• _What to work on_
I would like the lines below, from the one with "the scene) (feet)." through the one with "the scene) (millimetres).", copied exactly and without any pictures.

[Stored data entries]
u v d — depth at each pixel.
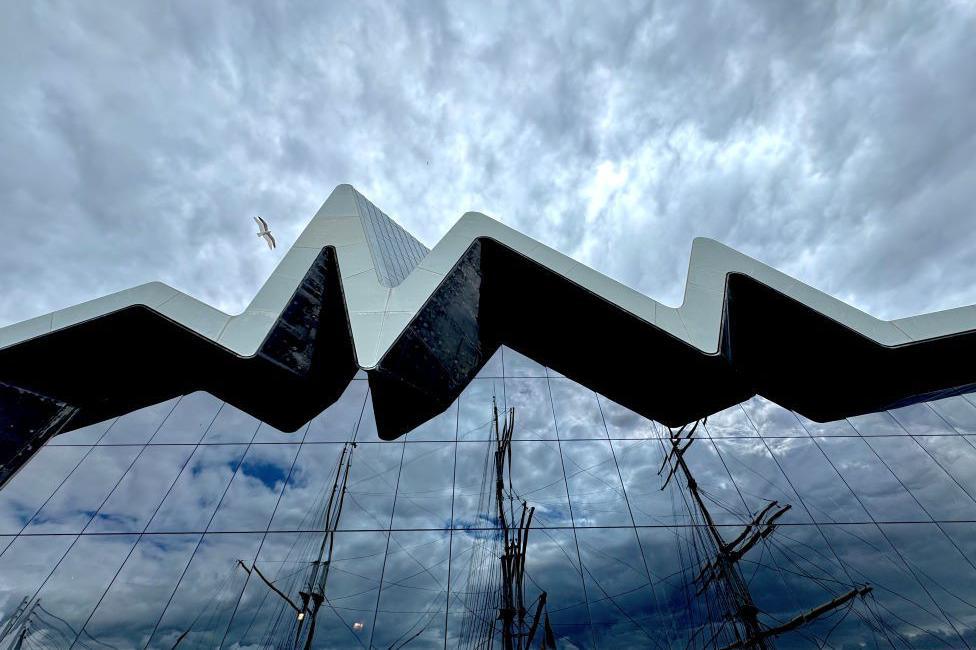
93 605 7.57
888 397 11.48
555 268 11.31
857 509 8.88
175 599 7.69
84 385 11.11
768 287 11.01
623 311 10.85
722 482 9.31
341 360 11.52
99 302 10.35
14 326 10.08
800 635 7.38
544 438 10.08
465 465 9.54
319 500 8.95
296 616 7.54
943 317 10.66
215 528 8.56
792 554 8.27
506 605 7.68
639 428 10.41
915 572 7.98
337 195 13.06
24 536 8.34
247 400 10.92
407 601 7.70
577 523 8.66
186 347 10.98
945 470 9.44
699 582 7.92
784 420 10.61
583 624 7.48
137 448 9.80
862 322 10.59
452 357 11.23
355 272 11.13
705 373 11.34
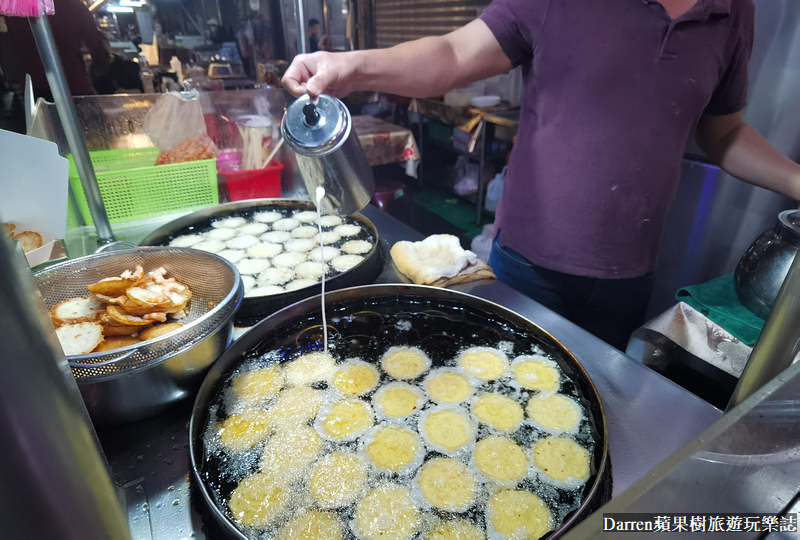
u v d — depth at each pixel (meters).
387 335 1.47
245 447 1.10
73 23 2.45
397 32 5.88
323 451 1.11
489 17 1.74
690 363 1.71
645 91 1.58
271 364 1.35
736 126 1.90
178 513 0.92
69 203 1.97
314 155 1.24
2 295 0.30
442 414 1.21
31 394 0.33
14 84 2.25
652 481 0.48
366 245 2.09
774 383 0.59
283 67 3.44
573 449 1.09
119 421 1.08
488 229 4.04
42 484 0.36
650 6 1.51
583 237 1.79
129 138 2.13
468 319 1.53
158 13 2.76
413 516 0.96
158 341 1.01
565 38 1.61
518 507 0.98
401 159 4.19
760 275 1.44
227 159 2.51
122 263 1.40
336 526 0.94
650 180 1.70
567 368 1.32
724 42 1.61
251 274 1.86
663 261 3.05
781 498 0.70
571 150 1.70
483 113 4.61
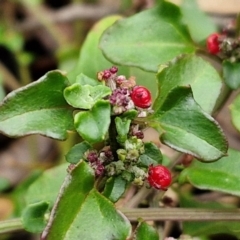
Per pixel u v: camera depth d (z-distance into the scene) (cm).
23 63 21
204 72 12
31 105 11
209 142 11
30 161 21
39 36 23
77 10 22
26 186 17
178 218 12
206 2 19
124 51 13
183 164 13
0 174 20
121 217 11
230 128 19
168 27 14
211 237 14
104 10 22
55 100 11
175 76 12
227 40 13
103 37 13
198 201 14
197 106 11
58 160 19
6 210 18
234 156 13
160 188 11
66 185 10
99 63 15
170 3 14
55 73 11
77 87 10
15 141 21
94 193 11
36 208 12
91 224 10
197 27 15
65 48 21
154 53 13
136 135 11
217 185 12
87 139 10
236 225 13
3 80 21
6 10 23
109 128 11
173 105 11
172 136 11
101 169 11
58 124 11
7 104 11
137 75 15
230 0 19
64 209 10
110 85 11
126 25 14
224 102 14
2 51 22
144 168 11
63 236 10
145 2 20
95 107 10
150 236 11
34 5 22
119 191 11
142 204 14
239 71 13
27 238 19
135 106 11
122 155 11
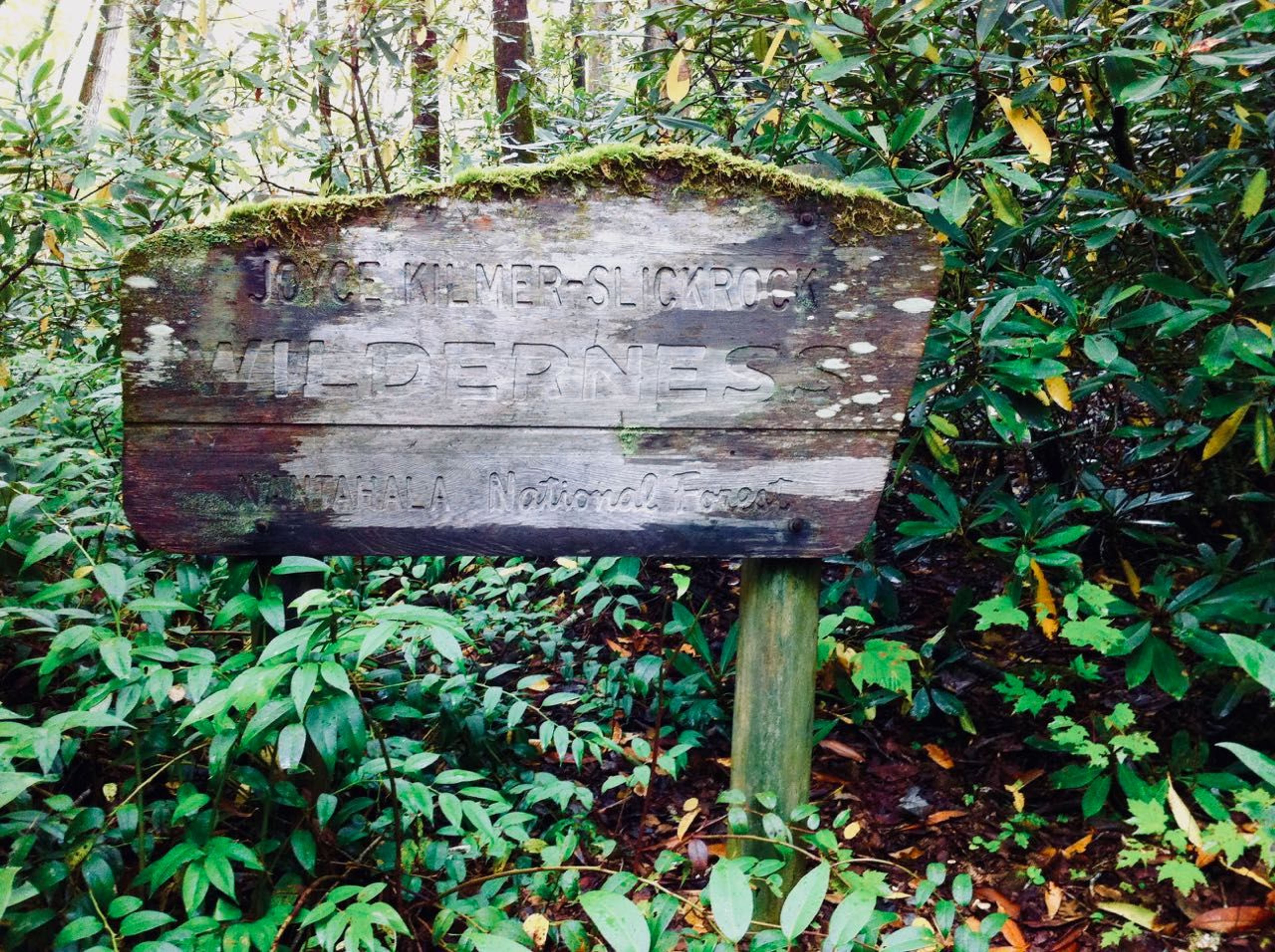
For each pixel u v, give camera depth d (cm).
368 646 131
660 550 168
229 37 363
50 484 207
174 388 156
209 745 170
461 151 389
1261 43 187
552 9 631
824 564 268
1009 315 205
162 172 264
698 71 267
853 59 187
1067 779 196
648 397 163
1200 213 213
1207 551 208
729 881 127
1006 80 203
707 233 158
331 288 156
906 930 147
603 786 204
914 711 224
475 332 159
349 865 170
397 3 347
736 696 183
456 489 164
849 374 164
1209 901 173
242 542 162
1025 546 203
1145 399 210
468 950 151
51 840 157
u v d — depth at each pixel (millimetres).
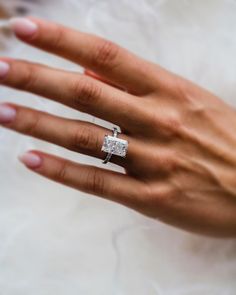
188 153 248
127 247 295
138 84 242
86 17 301
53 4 305
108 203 293
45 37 220
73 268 293
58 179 242
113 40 300
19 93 288
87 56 230
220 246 296
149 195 245
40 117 231
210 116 254
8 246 294
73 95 227
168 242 295
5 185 299
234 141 254
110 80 240
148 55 300
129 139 242
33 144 290
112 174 245
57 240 296
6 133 292
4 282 290
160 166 243
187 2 296
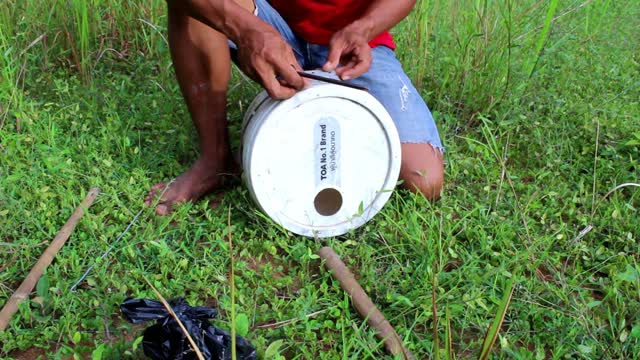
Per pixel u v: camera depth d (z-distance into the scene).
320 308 1.17
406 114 1.50
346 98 1.26
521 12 2.05
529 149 1.69
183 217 1.39
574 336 1.09
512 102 1.85
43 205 1.37
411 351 1.07
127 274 1.22
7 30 1.95
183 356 0.94
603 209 1.46
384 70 1.52
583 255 1.31
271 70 1.21
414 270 1.27
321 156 1.30
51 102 1.81
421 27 1.91
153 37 2.12
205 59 1.39
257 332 1.10
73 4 2.04
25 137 1.59
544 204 1.51
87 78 1.94
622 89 2.03
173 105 1.81
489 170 1.60
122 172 1.53
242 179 1.47
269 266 1.25
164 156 1.59
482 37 1.89
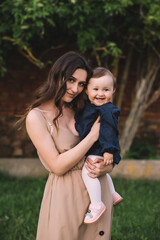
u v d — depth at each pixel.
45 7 4.65
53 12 4.83
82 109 2.20
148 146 7.33
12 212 4.08
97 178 2.12
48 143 2.01
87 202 2.10
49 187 2.14
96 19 5.34
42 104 2.14
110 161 2.01
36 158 6.48
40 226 2.16
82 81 2.06
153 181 6.05
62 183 2.07
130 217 4.01
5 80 7.05
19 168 6.00
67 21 5.07
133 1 5.26
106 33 5.57
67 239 2.04
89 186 2.07
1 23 5.16
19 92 7.12
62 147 2.08
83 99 2.21
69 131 2.14
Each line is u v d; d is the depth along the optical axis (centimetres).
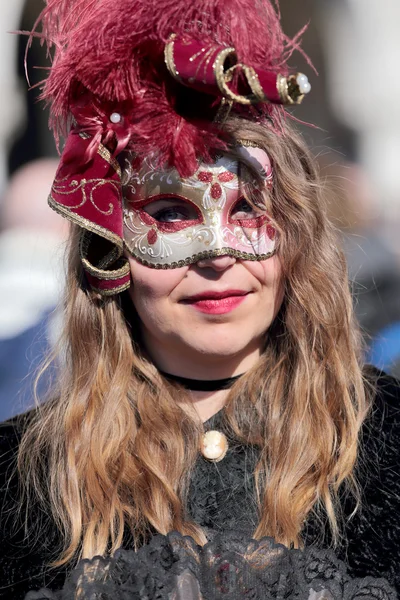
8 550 495
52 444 516
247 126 478
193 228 476
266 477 489
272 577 445
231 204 475
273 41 480
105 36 463
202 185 471
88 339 527
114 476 496
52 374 584
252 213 486
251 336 493
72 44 479
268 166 486
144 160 476
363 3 1625
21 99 1402
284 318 518
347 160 1664
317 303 511
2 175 1391
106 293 504
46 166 919
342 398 506
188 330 489
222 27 458
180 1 454
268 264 489
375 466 496
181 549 454
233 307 485
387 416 518
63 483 502
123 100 471
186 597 444
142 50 464
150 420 506
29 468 515
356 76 1647
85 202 482
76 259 532
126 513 488
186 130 462
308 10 1605
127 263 494
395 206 1302
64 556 484
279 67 471
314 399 503
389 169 1652
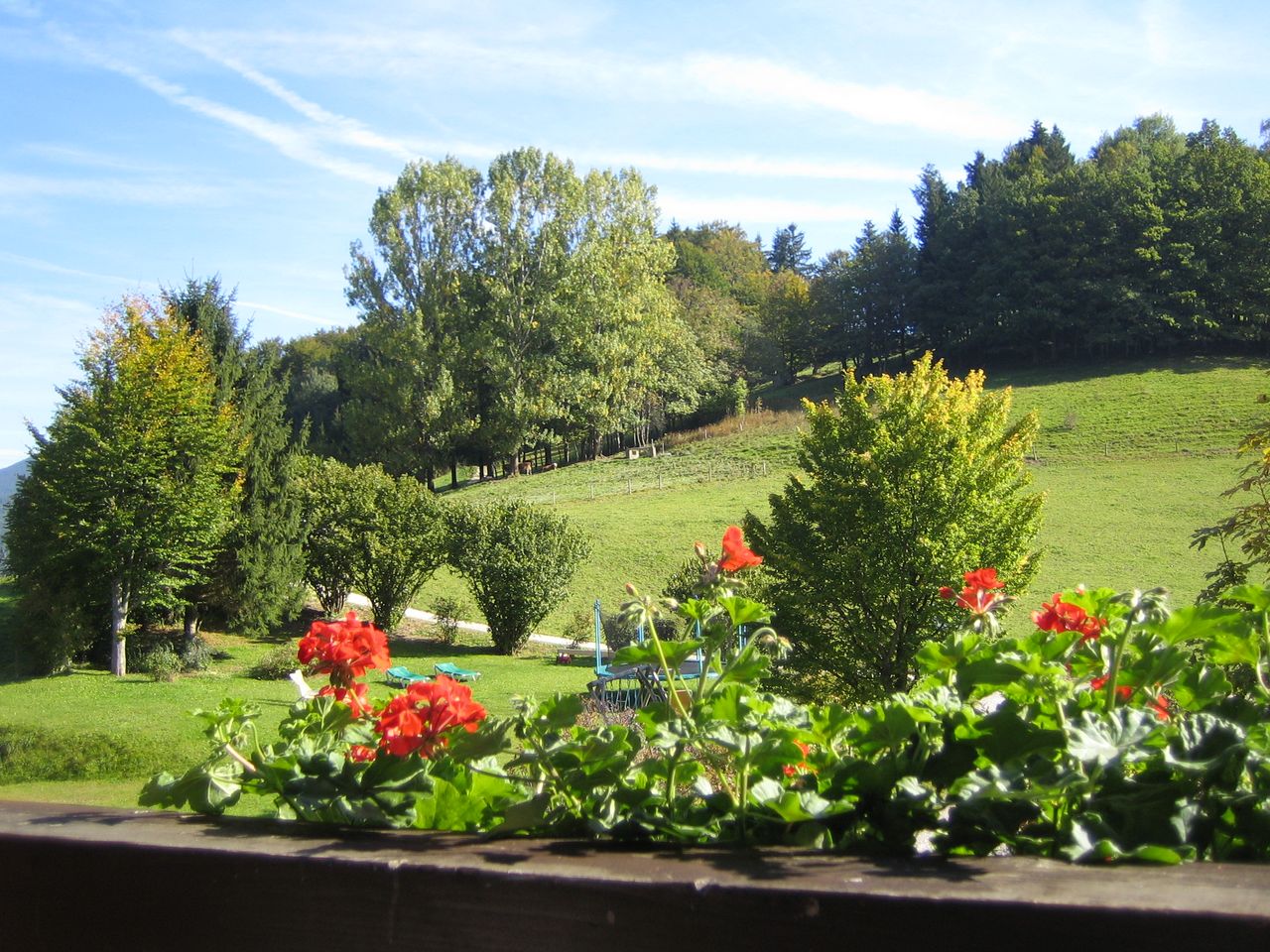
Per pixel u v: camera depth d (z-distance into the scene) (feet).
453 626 85.40
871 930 3.56
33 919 4.91
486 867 4.17
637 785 5.37
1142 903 3.35
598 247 180.14
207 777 5.80
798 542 50.62
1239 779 4.86
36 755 44.73
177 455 66.49
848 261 243.19
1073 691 5.53
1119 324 200.34
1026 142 265.54
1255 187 199.21
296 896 4.45
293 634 83.61
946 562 46.39
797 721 5.67
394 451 171.01
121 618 65.77
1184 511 114.32
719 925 3.76
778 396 225.35
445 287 175.63
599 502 144.15
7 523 66.23
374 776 5.57
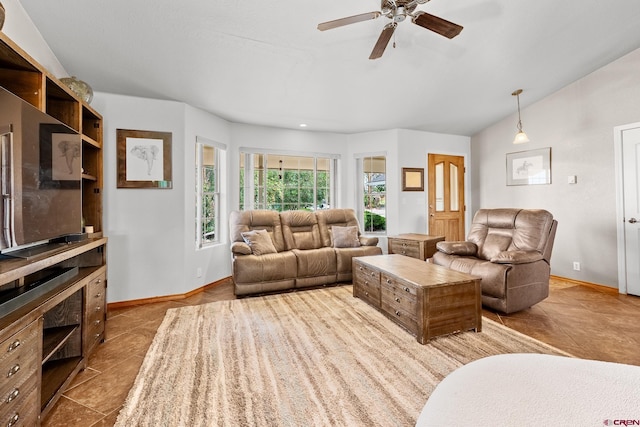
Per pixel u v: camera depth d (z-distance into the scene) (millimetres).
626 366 666
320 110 4105
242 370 1896
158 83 3111
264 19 2332
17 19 2023
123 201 3258
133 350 2215
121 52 2619
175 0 2102
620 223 3512
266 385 1739
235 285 3420
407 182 5047
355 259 3307
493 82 3713
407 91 3744
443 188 5410
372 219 5254
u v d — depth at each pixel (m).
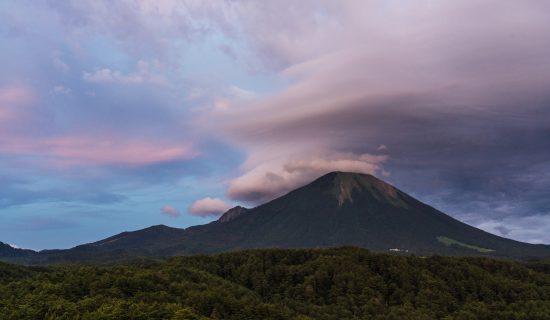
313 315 148.75
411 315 150.62
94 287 120.56
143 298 115.88
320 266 182.38
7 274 158.50
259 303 138.38
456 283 176.62
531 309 162.25
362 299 162.50
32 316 99.81
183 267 165.88
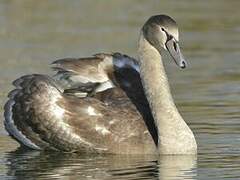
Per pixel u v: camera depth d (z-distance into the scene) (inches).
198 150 604.7
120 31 1153.4
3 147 633.6
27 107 620.7
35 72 892.0
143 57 614.2
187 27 1205.1
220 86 837.8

• _Problem solution_
Per pixel u v: camera depth d (z-distance into the scene) (feet).
453 626 85.40
871 930 3.56
33 919 4.91
486 867 4.17
637 785 5.37
1142 903 3.35
598 247 180.14
207 777 5.80
798 542 50.62
1239 779 4.86
36 755 44.73
177 455 66.49
848 261 243.19
1073 691 5.53
1119 324 200.34
1026 142 265.54
1255 187 199.21
296 896 4.45
293 634 83.61
946 562 46.39
797 721 5.67
394 451 171.01
121 618 65.77
1184 511 114.32
719 925 3.76
778 396 225.35
445 287 175.63
599 502 144.15
7 523 66.23
374 776 5.57
Per pixel u v: camera depth d (z-distance into the scene) (millimetres).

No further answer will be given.